* EXERCISE *
An exact copy of all the lines below is required, with every image left out.

* DATA FOR THIS EXERCISE *
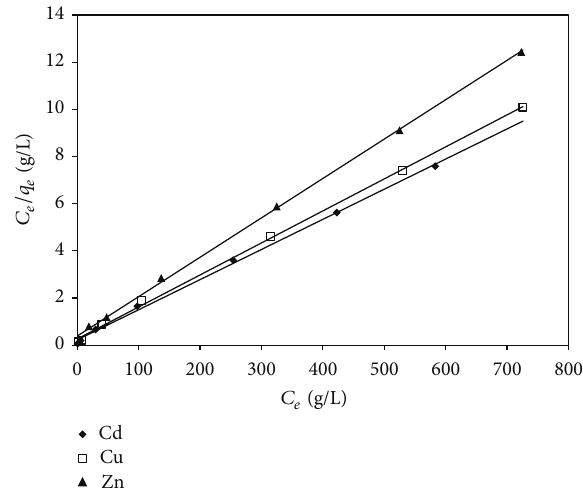
Figure 5: Langmuir plot for the adsorption of Cd (II), Cu (II), and Zn (II) onto Aminated Desmostachya bipinnata (ADBP).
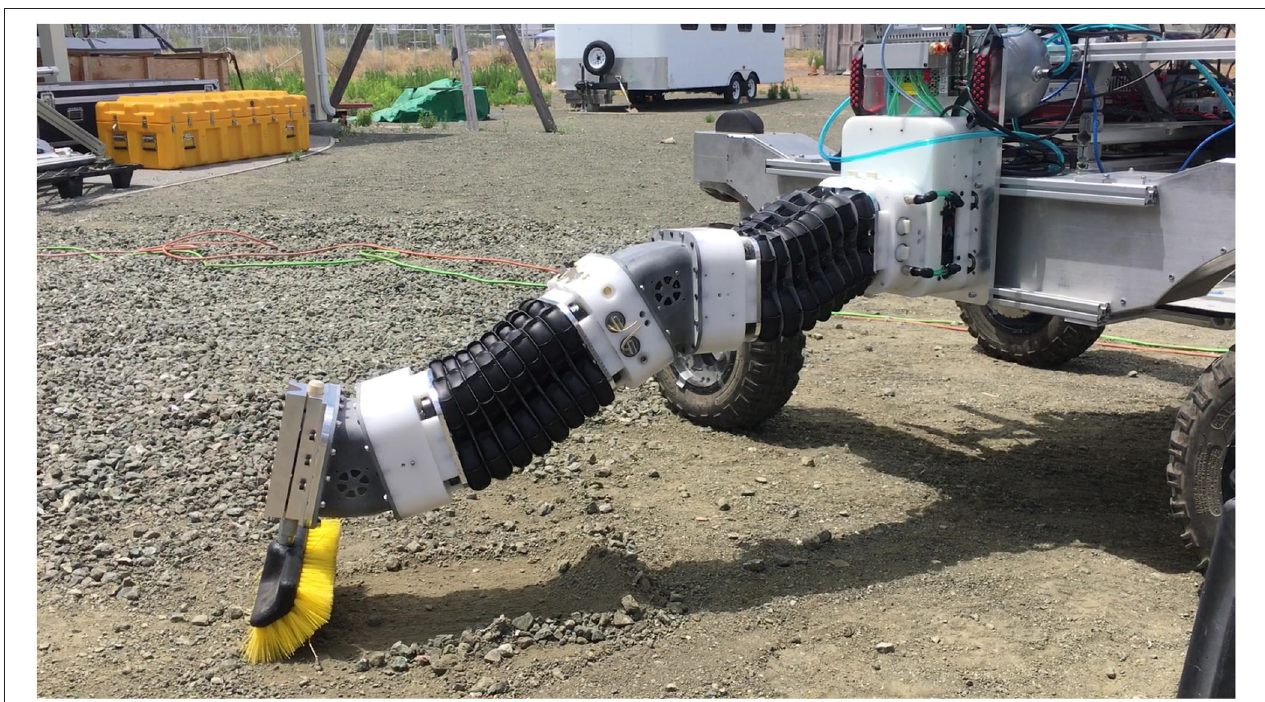
FIGURE 1 | A compliant continuum robot exhibiting non-constant curvature bending in its joints (especially in the first joint) when under load while performing a real-world task.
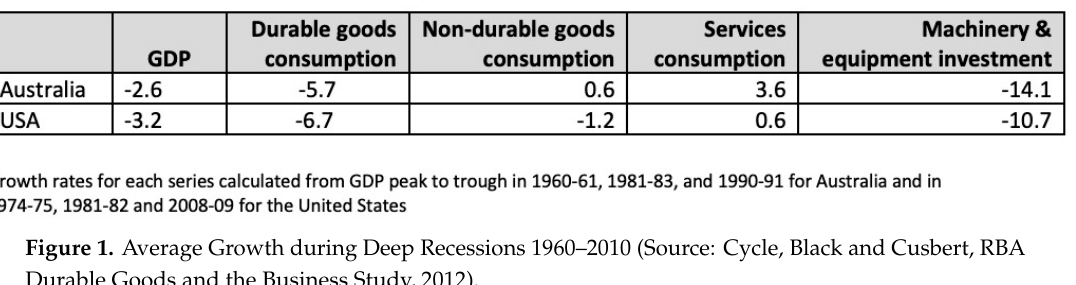
Figure 1. Average Growth during Deep Recessions 1960–2010 (Source: Cycle, Black and Cusbert, RBA Durable Goods and the Business Study,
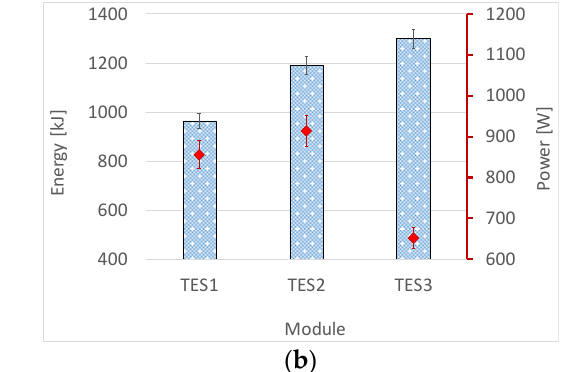
slightly more than TES (cid:2870) .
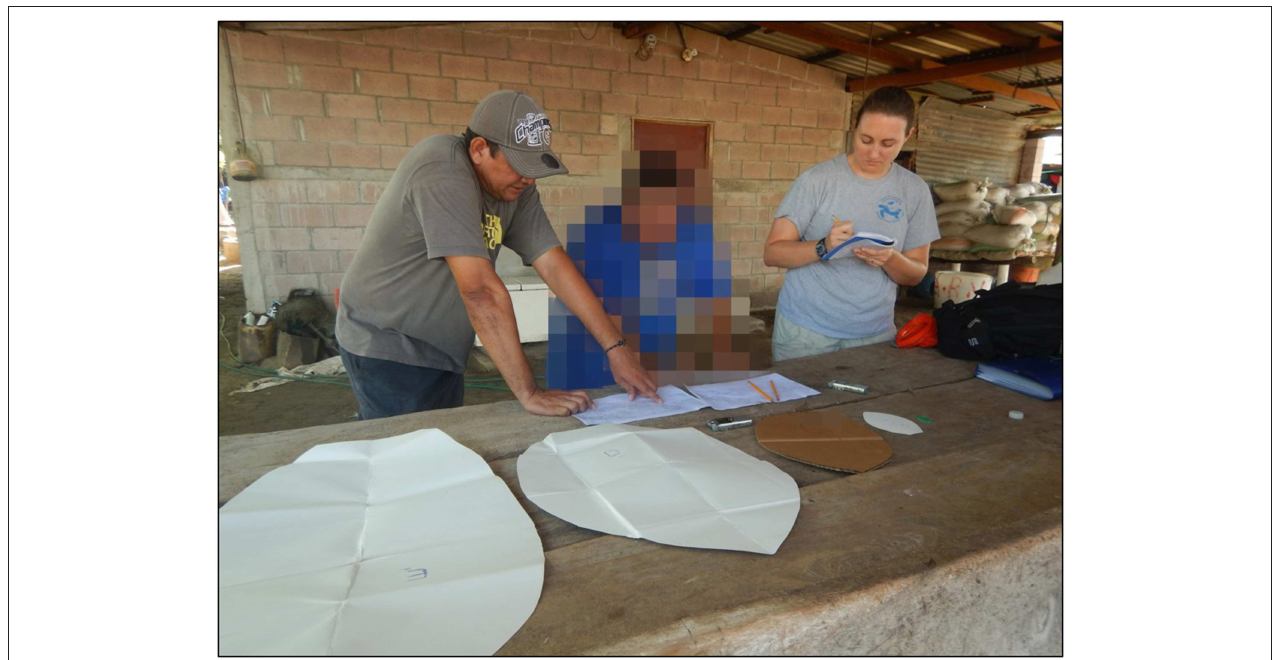
FIGURE 2 | RNS (left) , a fisher (middle) , and KRWS (right) work together on the participatory modeling activity. RNS and a fisher are marking on the map where hawksbill turtles have been seen within the estuary waters. Cardboard cutouts pictured from right to left are: A, hatchling, 4cm CCL; B, yearling, 15cm CCL; C, juvenile, 30cm CCL; D, subadult, 65cm CCL; E, nesting adult, 84cm CCL. Written informed consent was obtained from KRWS and RNS to include this picture in this manuscript.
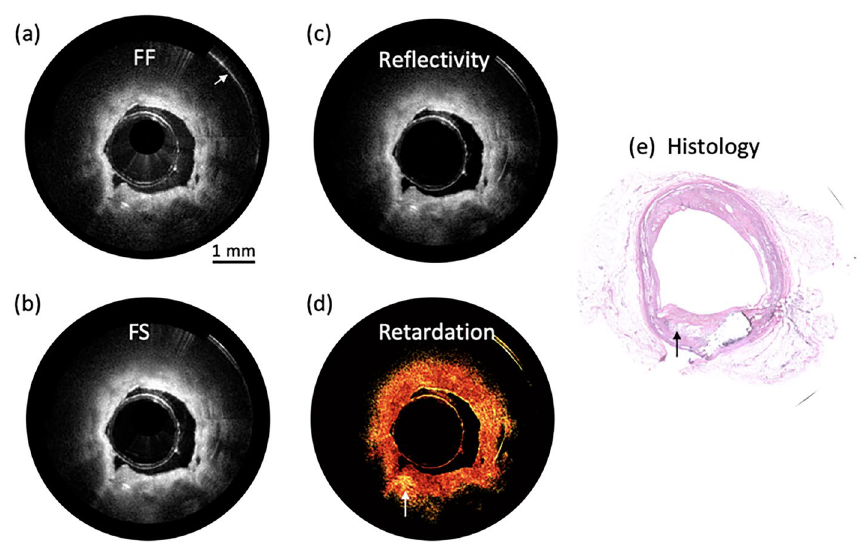
Figure 3. Images of atherosclerotic plaque. ( a ) FF image, ( b ) FS image, ( c ) the normal image of reflectivity, ( d ) the map of sample-field retardation, and ( e ) histology photo. Scale bar: 1 mm. Figures ( a )–( d ) are generated by using Matlab R2021a (Version: 9.10.0.1602886, https:// www. mathw orks. com/ produ cts/ new_ produ cts/ relea se202 1a.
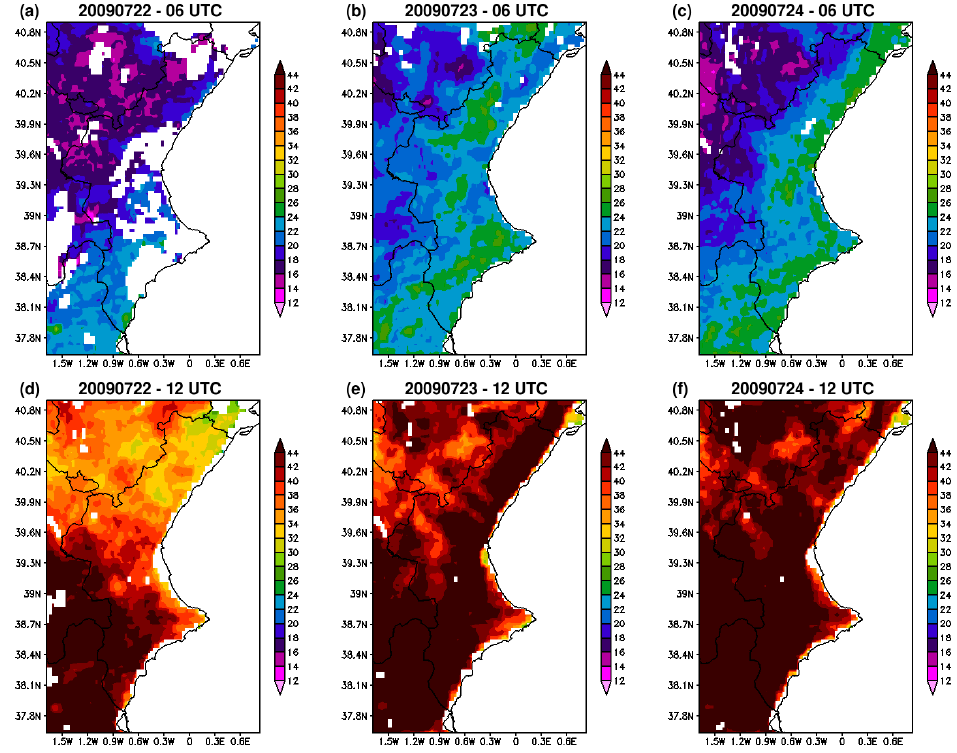
Figure 2. MSG-SEVIRI LST at 06 UTC on 22 July ( a ); 23 July ( b ) and 24 July 2009 ( c ); and at 12 UTC on 22 July ( d ); 23 July ( e ) and 24 July 2009 ( f ).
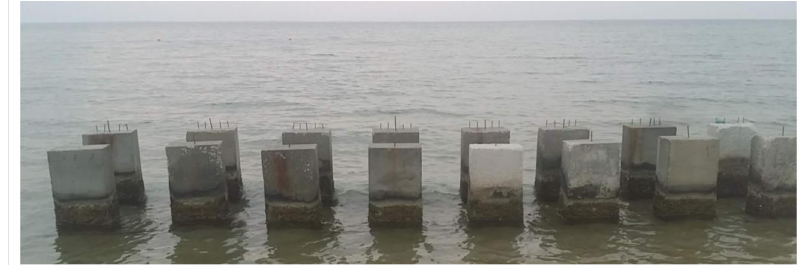
Figure 1. Concrete blocks setup in the tidal zone (inner blocks: reinforced; outer blocks:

* TASK RESULT *
Figure 5: Langmuir plot for the adsorption of Cd (II), Cu (II), and Zn (II) onto Aminated Desmostachya bipinnata (ADBP).
FIGURE 1 | A compliant continuum robot exhibiting non-constant curvature bending in its joints (especially in the first joint) when under load while performing a real-world task.
Figure 1. Average Growth during Deep Recessions 1960–2010 (Source: Cycle, Black and Cusbert, RBA Durable Goods and the Business Study,
slightly more than TES (cid:2870) .
FIGURE 2 | RNS (left) , a fisher (middle) , and KRWS (right) work together on the participatory modeling activity. RNS and a fisher are marking on the map where hawksbill turtles have been seen within the estuary waters. Cardboard cutouts pictured from right to left are: A, hatchling, 4cm CCL; B, yearling, 15cm CCL; C, juvenile, 30cm CCL; D, subadult, 65cm CCL; E, nesting adult, 84cm CCL. Written informed consent was obtained from KRWS and RNS to include this picture in this manuscript.
Figure 3. Images of atherosclerotic plaque. ( a ) FF image, ( b ) FS image, ( c ) the normal image of reflectivity, ( d ) the map of sample-field retardation, and ( e ) histology photo. Scale bar: 1 mm. Figures ( a )–( d ) are generated by using Matlab R2021a (Version: 9.10.0.1602886, https:// www. mathw orks. com/ produ cts/ new_ produ cts/ relea se202 1a.
Figure 2. MSG-SEVIRI LST at 06 UTC on 22 July ( a ); 23 July ( b ) and 24 July 2009 ( c ); and at 12 UTC on 22 July ( d ); 23 July ( e ) and 24 July 2009 ( f ).
Figure 1. Concrete blocks setup in the tidal zone (inner blocks: reinforced; outer blocks:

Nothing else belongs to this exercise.